Le regard de Harryclube est grand ouvert sur des visions supraterrestres. Sa fixité incommode.

— Qui êtes-vous ? demandé-je à la jeune fille en la forçant de se relever.

— Molly Rex, bredouille-t-elle sans quitter le cadavre des yeux.

— Sa fiancée ? demandé-je doucement.

— Non : sa secrétaire. Je… je travaille avec lui à l’« Happy birthday to you ».

Voilà qui me rassérène quelque peu.

— Que s’est-il passé ? demande la petite Molly, je somnolais dans l’auto en attendant Rot, et puis il y a eu ce bruit affreux…

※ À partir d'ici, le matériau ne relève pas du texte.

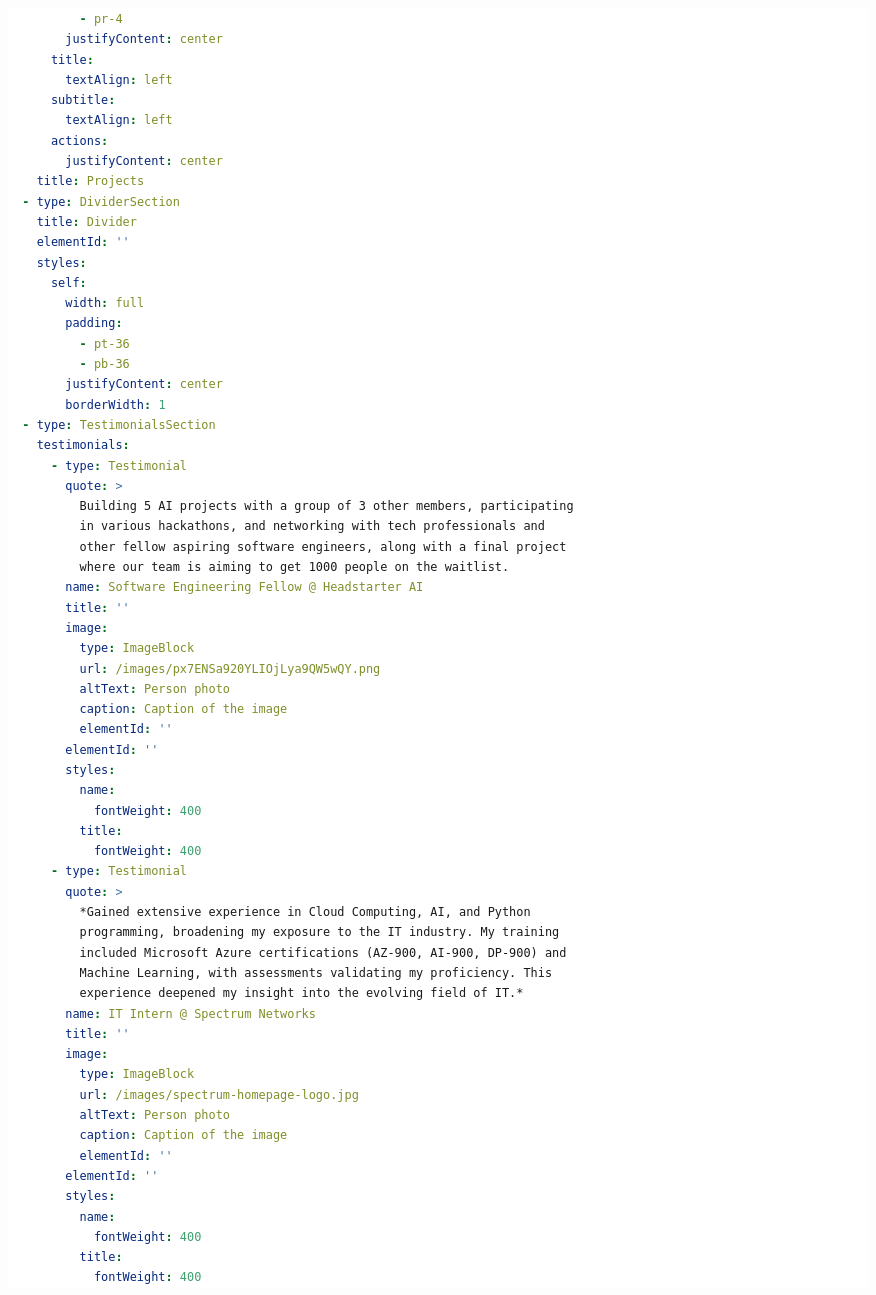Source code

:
 ```yaml
          - pr-4
        justifyContent: center
      title:
        textAlign: left
      subtitle:
        textAlign: left
      actions:
        justifyContent: center
    title: Projects
  - type: DividerSection
    title: Divider
    elementId: ''
    styles:
      self:
        width: full
        padding:
          - pt-36
          - pb-36
        justifyContent: center
        borderWidth: 1
  - type: TestimonialsSection
    testimonials:
      - type: Testimonial
        quote: >
          Building 5 AI projects with a group of 3 other members, participating
          in various hackathons, and networking with tech professionals and
          other fellow aspiring software engineers, along with a final project
          where our team is aiming to get 1000 people on the waitlist.
        name: Software Engineering Fellow @ Headstarter AI
        title: ''
        image:
          type: ImageBlock
          url: /images/px7ENSa920YLIOjLya9QW5wQY.png
          altText: Person photo
          caption: Caption of the image
          elementId: ''
        elementId: ''
        styles:
          name:
            fontWeight: 400
          title:
            fontWeight: 400
      - type: Testimonial
        quote: >
          *Gained extensive experience in Cloud Computing, AI, and Python
          programming, broadening my exposure to the IT industry. My training
          included Microsoft Azure certifications (AZ-900, AI-900, DP-900) and
          Machine Learning, with assessments validating my proficiency. This
          experience deepened my insight into the evolving field of IT.*
        name: IT Intern @ Spectrum Networks
        title: ''
        image:
          type: ImageBlock
          url: /images/spectrum-homepage-logo.jpg
          altText: Person photo
          caption: Caption of the image
          elementId: ''
        elementId: ''
        styles:
          name:
            fontWeight: 400
          title:
            fontWeight: 400
```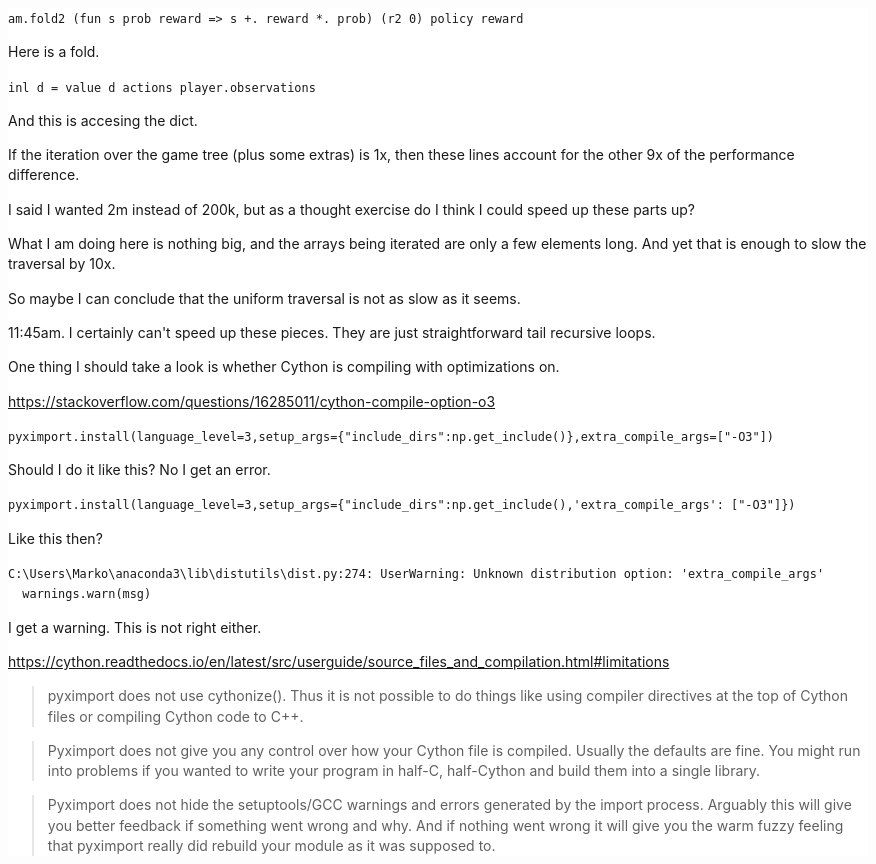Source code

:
 ```
am.fold2 (fun s prob reward => s +. reward *. prob) (r2 0) policy reward
```

Here is a fold.

```
inl d = value d actions player.observations
```

And this is accesing the dict.

If the iteration over the game tree (plus some extras) is 1x, then these lines account for the other 9x of the performance difference.

I said I wanted 2m instead of 200k, but as a thought exercise do I think I could speed up these parts up?

What I am doing here is nothing big, and the arrays being iterated are only a few elements long. And yet that is enough to slow the traversal by 10x.

So maybe I can conclude that the uniform traversal is not as slow as it seems.

11:45am. I certainly can't speed up these pieces. They are just straightforward tail recursive loops.

One thing I should take a look is whether Cython is compiling with optimizations on.

https://stackoverflow.com/questions/16285011/cython-compile-option-o3

```
pyximport.install(language_level=3,setup_args={"include_dirs":np.get_include()},extra_compile_args=["-O3"])
```

Should I do it like this? No I get an error.

```
pyximport.install(language_level=3,setup_args={"include_dirs":np.get_include(),'extra_compile_args': ["-O3"]})
```

Like this then?

```
C:\Users\Marko\anaconda3\lib\distutils\dist.py:274: UserWarning: Unknown distribution option: 'extra_compile_args'
  warnings.warn(msg)
```

I get a warning. This is not right either.

https://cython.readthedocs.io/en/latest/src/userguide/source_files_and_compilation.html#limitations
> pyximport does not use cythonize(). Thus it is not possible to do things like using compiler directives at the top of Cython files or compiling Cython code to C++.

> Pyximport does not give you any control over how your Cython file is compiled. Usually the defaults are fine. You might run into problems if you wanted to write your program in half-C, half-Cython and build them into a single library.

> Pyximport does not hide the setuptools/GCC warnings and errors generated by the import process. Arguably this will give you better feedback if something went wrong and why. And if nothing went wrong it will give you the warm fuzzy feeling that pyximport really did rebuild your module as it was supposed to.
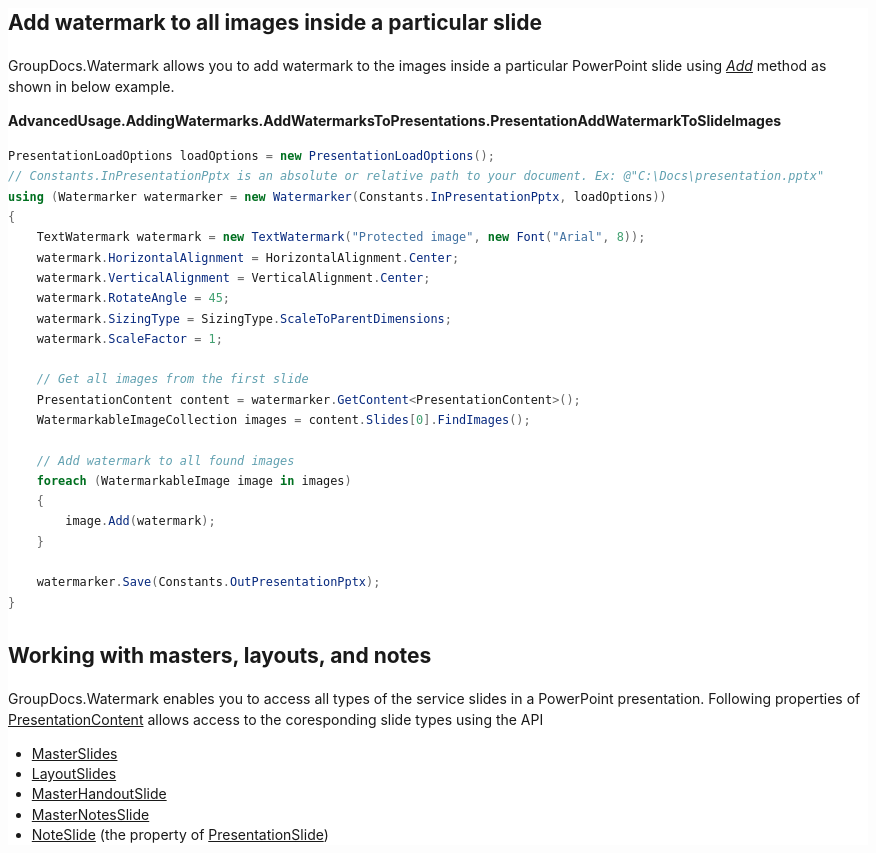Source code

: ## Add watermark to all images inside a particular slide

GroupDocs.Watermark allows you to add watermark to the images inside a particular PowerPoint slide using *[Add](https://apireference.groupdocs.com/net/watermark/groupdocs.watermark.contents.image/watermarkableimage/methods/add)* method as shown in below example.

**AdvancedUsage.AddingWatermarks.AddWatermarksToPresentations.PresentationAddWatermarkToSlideImages**

```csharp
PresentationLoadOptions loadOptions = new PresentationLoadOptions();
// Constants.InPresentationPptx is an absolute or relative path to your document. Ex: @"C:\Docs\presentation.pptx"
using (Watermarker watermarker = new Watermarker(Constants.InPresentationPptx, loadOptions))
{
    TextWatermark watermark = new TextWatermark("Protected image", new Font("Arial", 8));
    watermark.HorizontalAlignment = HorizontalAlignment.Center;
    watermark.VerticalAlignment = VerticalAlignment.Center;
    watermark.RotateAngle = 45;
    watermark.SizingType = SizingType.ScaleToParentDimensions;
    watermark.ScaleFactor = 1;

    // Get all images from the first slide
    PresentationContent content = watermarker.GetContent<PresentationContent>();
    WatermarkableImageCollection images = content.Slides[0].FindImages();

    // Add watermark to all found images
    foreach (WatermarkableImage image in images)
    {
        image.Add(watermark);
    }

    watermarker.Save(Constants.OutPresentationPptx);
}
```

## Working with masters, layouts, and notes

GroupDocs.Watermark enables you to access all types of the service slides in a PowerPoint presentation. Following properties of [PresentationContent](https://apireference.groupdocs.com/net/watermark/groupdocs.watermark.contents.presentation/presentationcontent) allows access to the coresponding slide types using the API

* [MasterSlides](https://apireference.groupdocs.com/net/watermark/groupdocs.watermark.contents.presentation/presentationcontent/properties/masterslides)
* [LayoutSlides](https://apireference.groupdocs.com/net/watermark/groupdocs.watermark.contents.presentation/presentationcontent/properties/layoutslides)
* [MasterHandoutSlide](https://apireference.groupdocs.com/net/watermark/groupdocs.watermark.contents.presentation/presentationcontent/properties/masterhandoutslide)
* [MasterNotesSlide](https://apireference.groupdocs.com/net/watermark/groupdocs.watermark.contents.presentation/presentationcontent/properties/masternotesslide)
* [NoteSlide](https://apireference.groupdocs.com/net/watermark/groupdocs.watermark.contents.presentation/presentationslide/properties/notesslide) (the property of [PresentationSlide](https://apireference.groupdocs.com/net/watermark/groupdocs.watermark.contents.presentation/presentationslide))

— C’est lui qui vous a demandé de l’accompagner ?

— Nous partions pour Londres lorsqu’il a reçu un coup de téléphone d’Honnissoy lui demandant de passer chez elle… Que lui vouliez-vous ? demande-t-elle à la conquête du Gros.

— Beuh, eh bien, c’est-à-dire, vachise la baleine…

J’interviens.

— Miss Rex, il faut que nous ayons une petite conversation d’ordre privé, vous et moi.

À ce moment seulement, elle semble réellement prendre conscience de ma personne. La voilà qui me mate fixement. Ses lèvres se mettent à frémir, elle esquisse un pas de recul.

— Seigneur, vous êtes…

— Yes, miss, je suis.

— L’assassin du lord-maire ?

— Je n’ai pas tué votre foutu maire, et je me suis évadé de prison uniquement pour en faire la preuve.